━━ EXTRAIT DU DOCUMENT

De temps en temps, avec un simple Smartphone, l’enseignant peut organiser efficacement un cours inversé où les étudiants travaillent tous seuls et pas nécessairement dans la salle de classe. L’enseignant n’a qu’à leur confier la tâche et il obtiendra des produits achevés à la fin du cours, sans avoir besoin de les surveiller, à titre d’exemples https://www.facebook.com/groups/234009607125185/permalink/290393061486839/.

Vient enfin la tâche d’accompagnement de l’auto-apprentissage. Nous constatons que c’est la plus lourde, la plus difficile à accomplir mais c’est aussi la plus importante d’une classe inversée. Il faut entreprendre des liens étroits et permanents avec nos étudiants, les faire apprendre et leur apprendre à apprendre.

Pour ce faire, nous avons recours tout d’abord aux réseaux sociaux, Facebook en particulier. Sur Facebook, une partie du savoir généralement de faible niveau cognitif se transmet : les objectifs du cours, le vocabulaire thématique souvent illustré et prononcé, les tableaux de règles grammaticales accompagnés d’exemples à faire observer, la stratégie de communication (comment décrire une personne), les activités de mise en route pour chaque document, les exercices d’application, etc.

Sur Facebook, nous proposons des activités ludiques qui invitent les étudiants à s’impliquer : jeux, chansons, devinettes, concours. Sur Facebook, nous partageons les vidéos sur les situations de communication réelles ou pédagogiques (faire des achats), les images sur la culture francophone (faire la bise en France). Cela permet de temps en temps, petit à petit, d’encourager les étudiants à faire des commentaires en français. Facebook reste un espace de liens et de partage fiables parce qu’on peut soit poster, soit visiter énormément de contenus de tout genre et à n’importe quel moment. Il nous permet de transmettre les tâches mais aussi de vérifier les résultats sur le nombre des visites, le nombre des commentaires ou le nombre des remises des tâches (https://www.facebook.com/100004146691775/videos/940042516143963/).

Depuis un an, notre Université a ouvert deux sites « IntraNet » permettant aux enseignants de mener des cours en ligne. Sur ces sites, existent des espaces de forum, des espaces réservés aux exercices à distance avec un système de notation et de vérification des visites. Ainsi, les enseignants peuvent vérifier si leurs étudiants travaillent et évaluer leurs préparations.

III/ Discussions

Le numérique ouvre sans doute de multiples perspectives aux enseignants pour animer, voire inverser leur classe. Cependant, le succès des cours dépend également en partie de la manière dont nous utilisons les nouvelles technologies. La mise en expérimentation des cours inversés en FLE nous permet de formuler quelques remarques :

1. Vigilance sur la documentation sur Internet.

L’élaboration des dossiers thématiques nous a souvent amenés à une revalorisation des contenus au service des objectifs d’un cours. Même un document emprunté d’une méthode de FLE publiée par une édition française n’est pas automatiquement utilisable. À titre d’illustration, a été mis en précaution le passage sonore « Bonjour, je m’appelle Anna. Mon nom, c’est Delarue. Ça s’écrit D.E.L.A.R.U.E. Je suis japonaise », repris de la méthode Agenda [5]. En effet, il semble que le nom et prénom à la française de la personne qui se présente ne correspondent pas à sa nationalité japonaise.

━━━━
━━ EXTRAIT DE DONNÉES

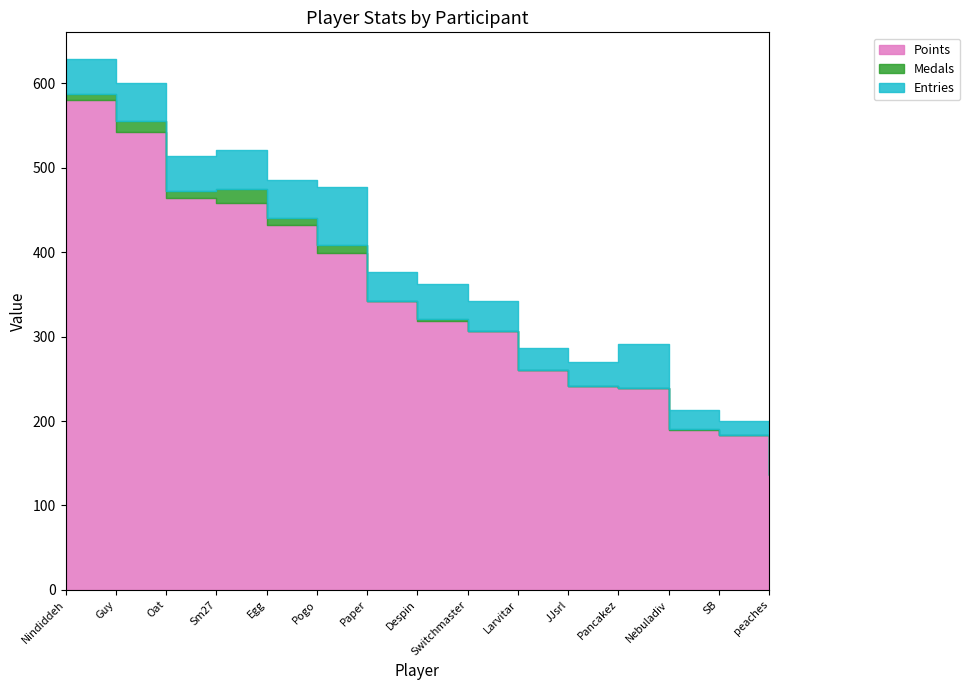

True or false: Entries and Points intersect in this chart.

False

━━━━

OBJECTIF DU TRAVAIL
Rédigez la suite du texte sur la classe inversée en cours de FLE, à partir de sa dernière phrase.

RÉPONSE PROPOSÉE
Il faut redoubler la vigilance sur les ressources en ligne, force est de constater qu’Internet n’est pas un réseau où les informations sont fiables. Il convient de vérifier la qualité des documents sur le type du site, sur les contenus, sur le langage utilisé. Il faut prendre également des précautions concernant le traitement des données, même à des fins éducatives. Il faut aussi faire attention aux liens proposés aux apprenants en s’assurant qu’ils répondent à certains critères de sélection, qu’ils ne contiennent pas de sujets sensibles ou que les étudiants ne vont pas perdre trop de temps avec les images, etc. Un usage responsable et un tri réfléchi d’Internet garantiront des effets bénéfiques pour les apprentissages.

2. Prise de rendez-vous sur les réseaux sociaux

Comme la méthodologie inversée vise à renforcer le travail collaboratif, il est bon de fixer l’heure de se rencontrer sur Facebook de telle sorte que tous les membres du groupe soient impliqués en même temps dans une tâche. Ainsi, même à la maison, les étudiants ont toujours l’impression d’être ensemble et apprennent les uns des autres, ce qui leur permet une co-construction des savoirs. Dans nos classes, les rendez-vous sont fixés tous les soirs de 20 à 22 heures, sauf le week-end. Les demandes de préparation doivent s’afficher à ce moment-là et normalement deux jours avant le cours. La vidéo de présentation du dossier qu’on exploite la semaine suivante est visionnée le vendredi soir. Les étudiants ne sont pas obligés de se présenter ou de travailler à cette heure-là mais ils savent que les tâches seront transmises et qu’ils pourront échanger avec des amis.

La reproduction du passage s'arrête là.